Memories from Bessarabia

IOAN PELIVAN

“Mr. Pelivan is a sturdy man, in the prime of his age, of a peasant descent, born on the blessed territory of Bessarabia, with a serene face, kind voice and a sweet smile in his eyes. He speaks in a smooth voice, using the literary Romanian language”.
Above is an eyewitness account depicting the representative of the National Moldavian Party (he was among the founding members) who held a speech during the momentous session of 21 November 1917 when the Parliamentary Assembly in Chişinău was established, the entity which was to proclaim the union between Bessarabia and Romania only a few months later, on 27 March 1918.
Ioan Pelivan (1876-1954; Magazin istoric, issues 3/1971, 12/1993) was an advocate of national and cultural rights of Bessarabian Romanians, who had been so oppressed by the tsarist rule dating back to 1812. He claimed that they had the right to fight for emancipation and union with Romania.
Born in the Orhei region, he attended the Theological Seminar in Chişinău. This was a 10-year school (4 years of middle school and 6 years of seminar proper), whose primary goal was to train future priests. However, he preferred Law School to a theological career. After the Union, he was in turn a deputy, a senator, Minister of Justice (1919) and a forefront figure in the National Peasants’ Party.
A wealth of documents referring to Ioan Pelivan is still preserved at Romania’s National Archives. Among these documents, several pages of memoirs reminiscing the years spent at the Theological Seminar in Chişinău and recalling the policy of intense Russification pursued by the tsarist authorities in Bessarabia at the end of the 19th century. Young people were systematically deterred from becoming familiar with Romanian language, culture and history. National values were desecrated and discouraged, while the authorities instilled fear of declaring one’s origins and belonging to the great family of our brothers from across the Prut River.

[Camera pose estimation data]
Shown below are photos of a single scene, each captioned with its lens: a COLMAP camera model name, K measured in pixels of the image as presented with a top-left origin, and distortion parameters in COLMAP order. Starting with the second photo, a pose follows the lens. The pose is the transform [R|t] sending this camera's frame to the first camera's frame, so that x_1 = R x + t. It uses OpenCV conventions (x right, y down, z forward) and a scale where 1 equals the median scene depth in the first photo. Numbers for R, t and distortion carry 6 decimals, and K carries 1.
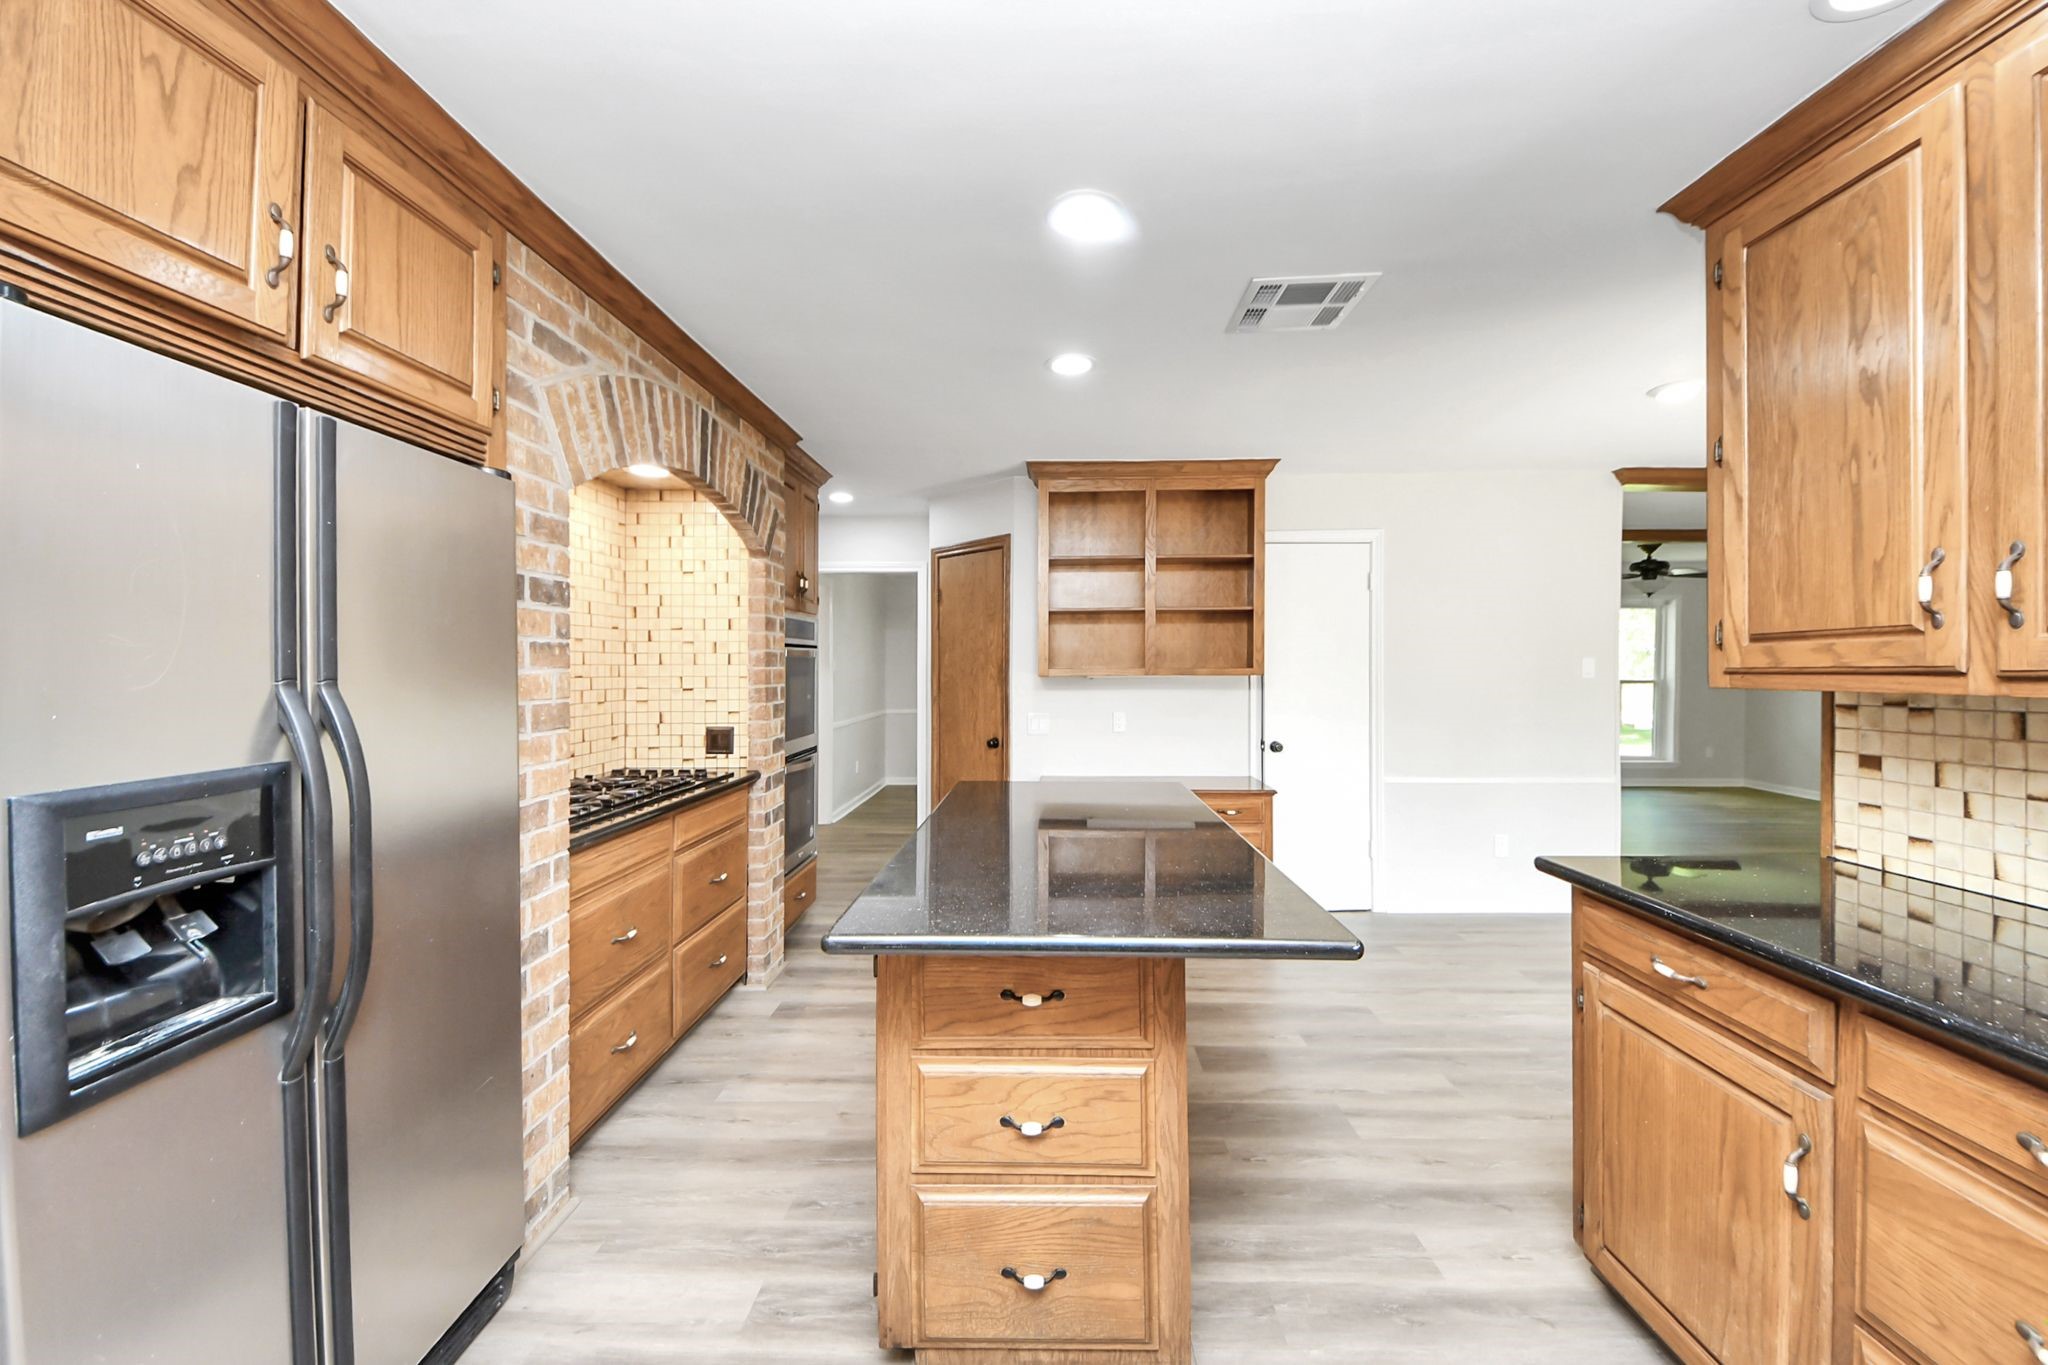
lens RADIAL K [[770.2, 0, 1085.8], [0, 770.2, 670.3], [0, 0, 1]] dist [0.012325, -0.017623]
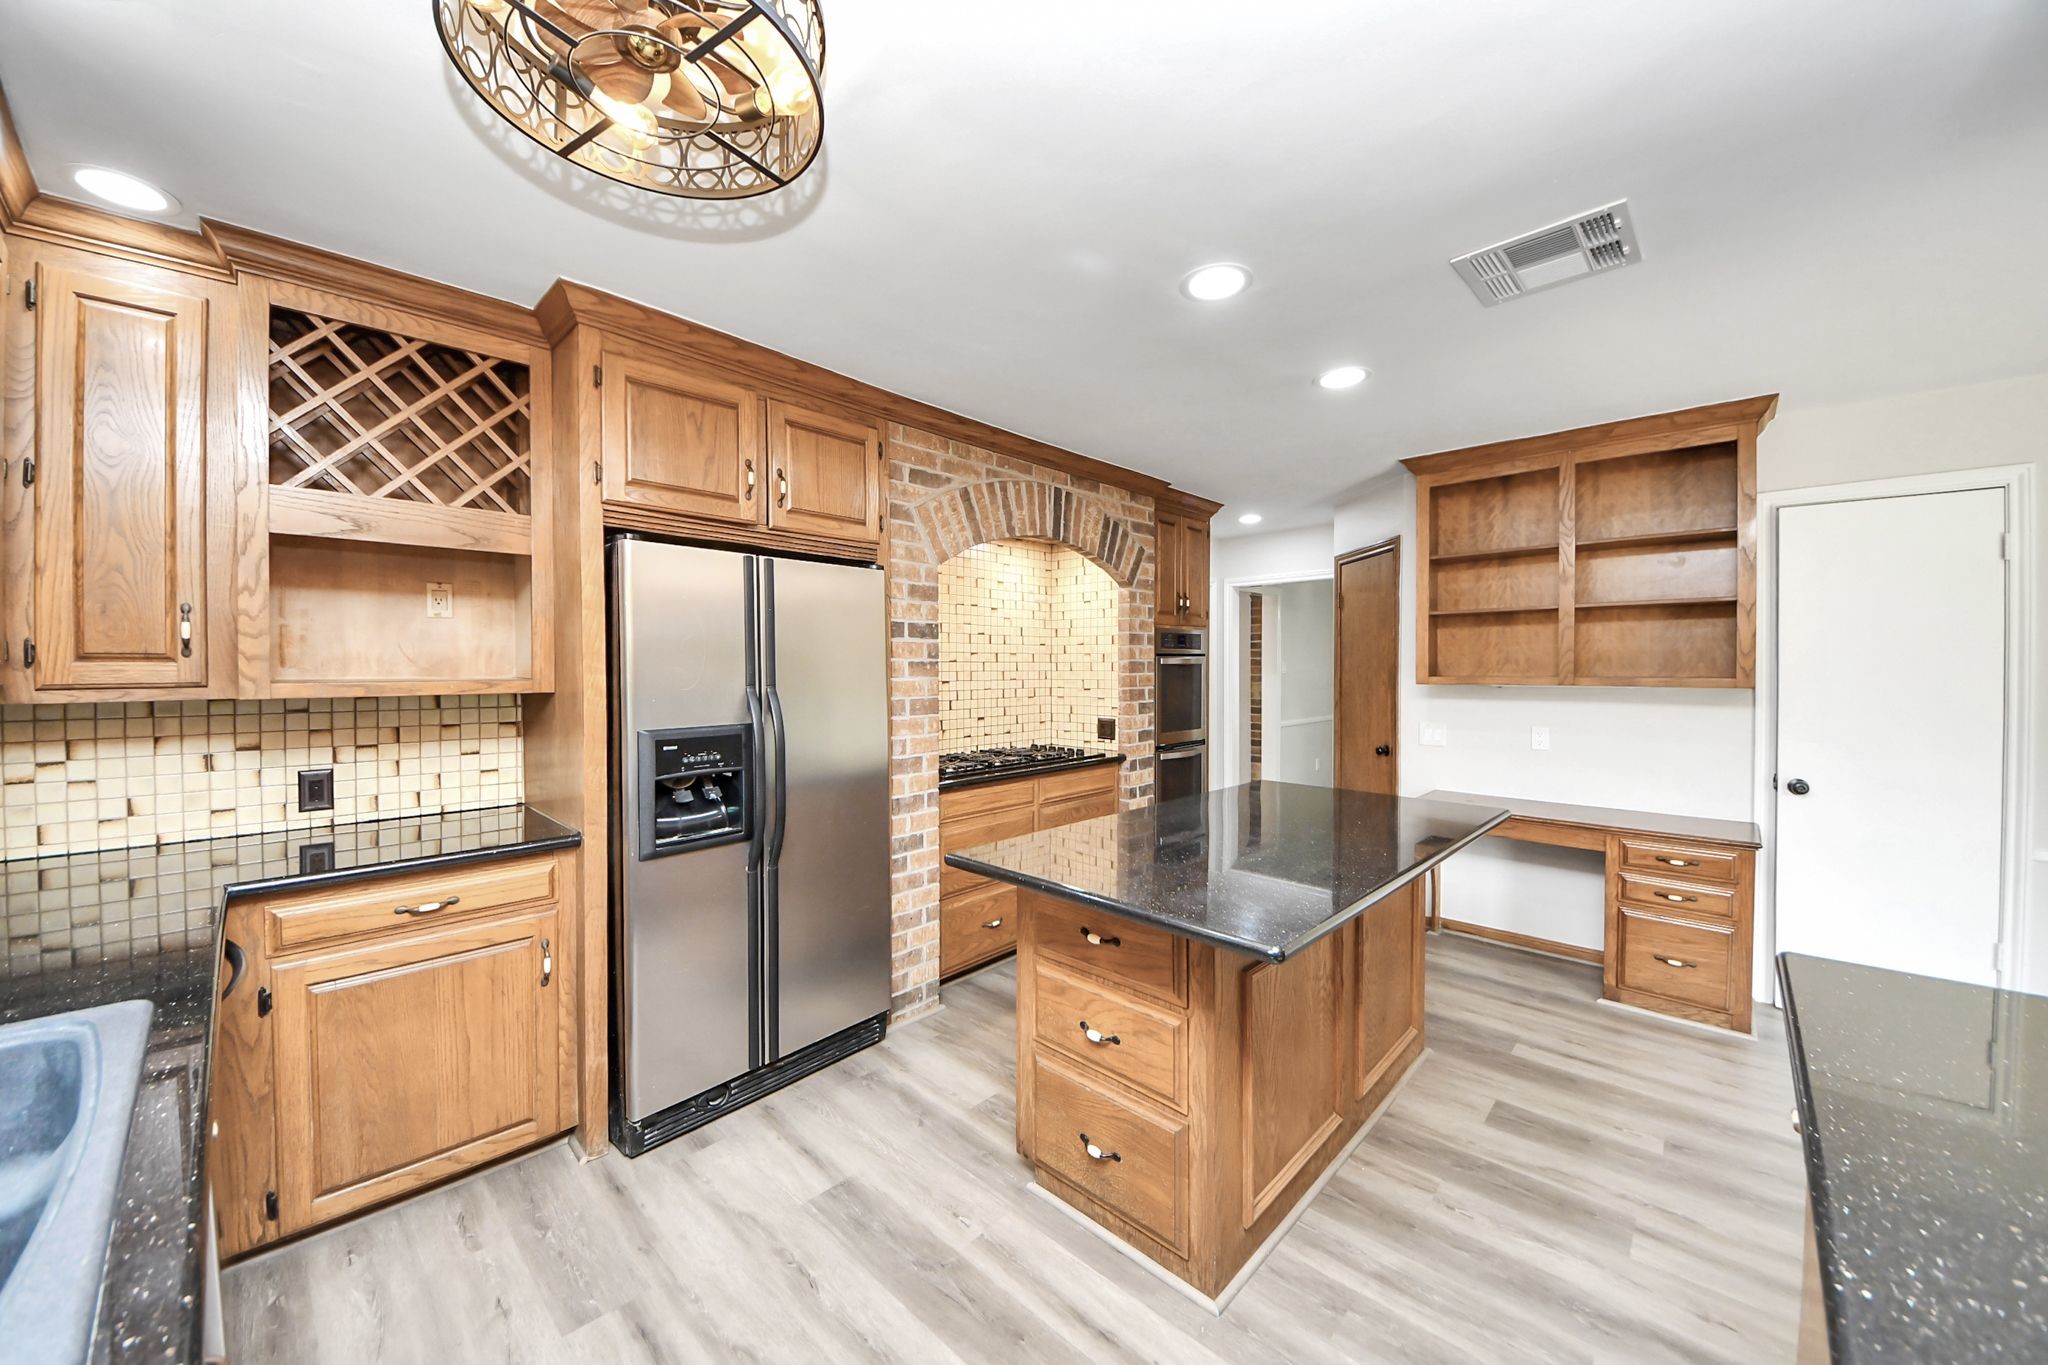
lens RADIAL K [[748.2, 0, 1044.8], [0, 748.2, 687.6], [0, 0, 1]] dist [0.002515, -0.007669]
pose [[0.719786, 0.023578, -0.693796, 0.422937], [-0.005056, 0.999575, 0.028724, -0.019390], [0.694178, -0.017167, 0.719599, 0.020790]]
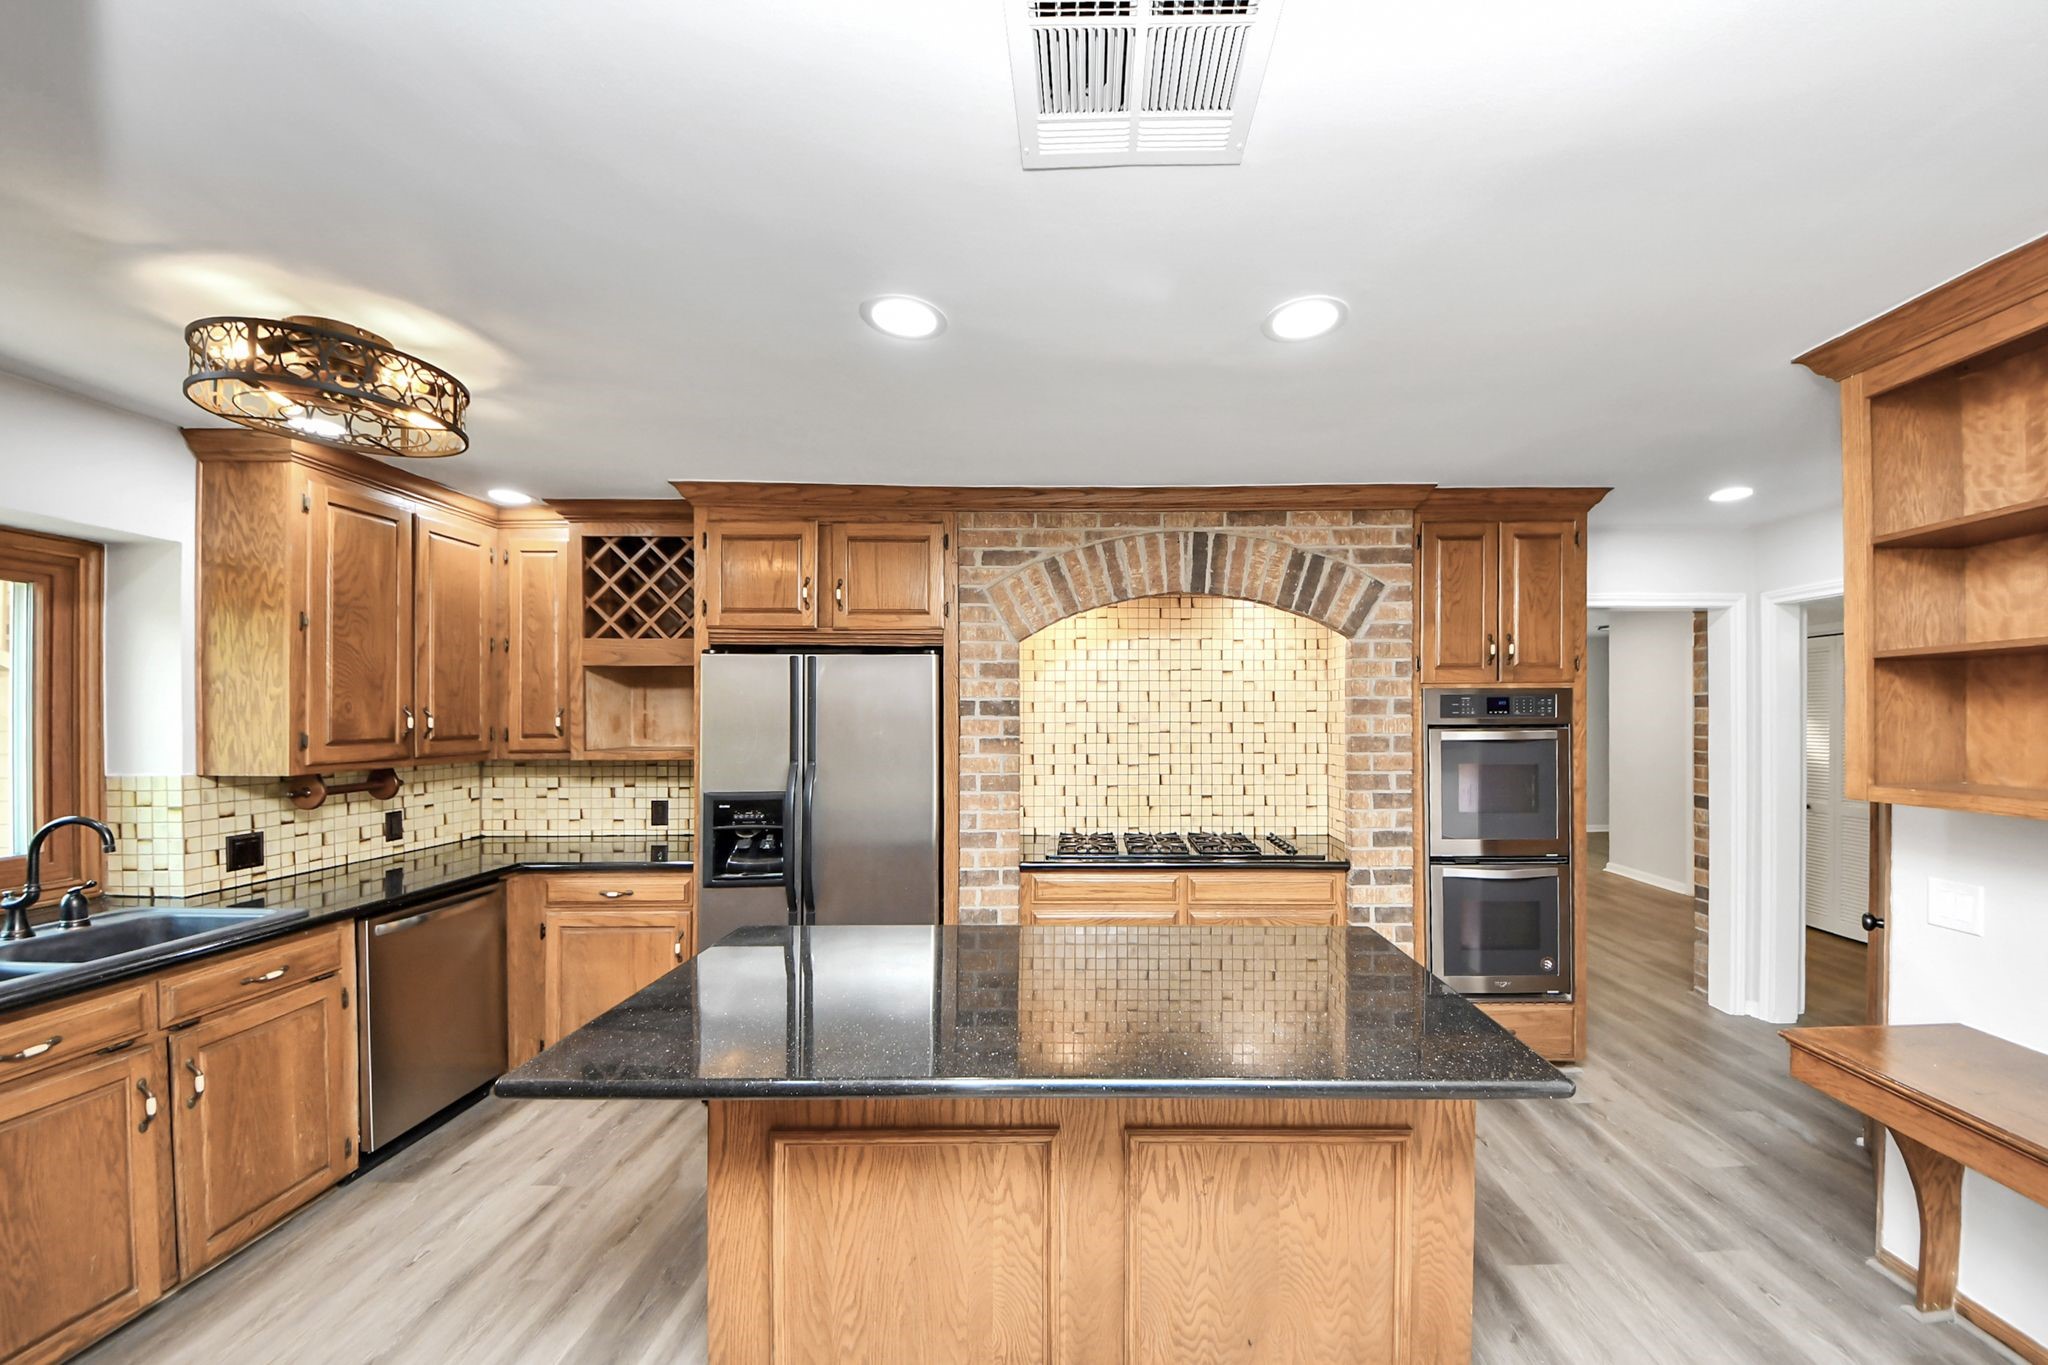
lens RADIAL K [[780.5, 0, 1067.3], [0, 780.5, 717.1], [0, 0, 1]] dist [0.009433, -0.000053]
pose [[-0.018748, 0.007834, -0.999794, 0.690894], [-0.002389, 0.999966, 0.007880, -0.067232], [0.999821, 0.002536, -0.018728, 0.826851]]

→ TASK
Reproduce the complete text about Ioan Pelivan from above, word for word.

→ FINISHED EXERCISE
Memories from Bessarabia

IOAN PELIVAN

“Mr. Pelivan is a sturdy man, in the prime of his age, of a peasant descent, born on the blessed territory of Bessarabia, with a serene face, kind voice and a sweet smile in his eyes. He speaks in a smooth voice, using the literary Romanian language”.
Above is an eyewitness account depicting the representative of the National Moldavian Party (he was among the founding members) who held a speech during the momentous session of 21 November 1917 when the Parliamentary Assembly in Chişinău was established, the entity which was to proclaim the union between Bessarabia and Romania only a few months later, on 27 March 1918.
Ioan Pelivan (1876-1954; Magazin istoric, issues 3/1971, 12/1993) was an advocate of national and cultural rights of Bessarabian Romanians, who had been so oppressed by the tsarist rule dating back to 1812. He claimed that they had the right to fight for emancipation and union with Romania.
Born in the Orhei region, he attended the Theological Seminar in Chişinău. This was a 10-year school (4 years of middle school and 6 years of seminar proper), whose primary goal was to train future priests. However, he preferred Law School to a theological career. After the Union, he was in turn a deputy, a senator, Minister of Justice (1919) and a forefront figure in the National Peasants’ Party.
A wealth of documents referring to Ioan Pelivan is still preserved at Romania’s National Archives. Among these documents, several pages of memoirs reminiscing the years spent at the Theological Seminar in Chişinău and recalling the policy of intense Russification pursued by the tsarist authorities in Bessarabia at the end of the 19th century. Young people were systematically deterred from becoming familiar with Romanian language, culture and history. National values were desecrated and discouraged, while the authorities instilled fear of declaring one’s origins and belonging to the great family of our brothers from across the Prut River.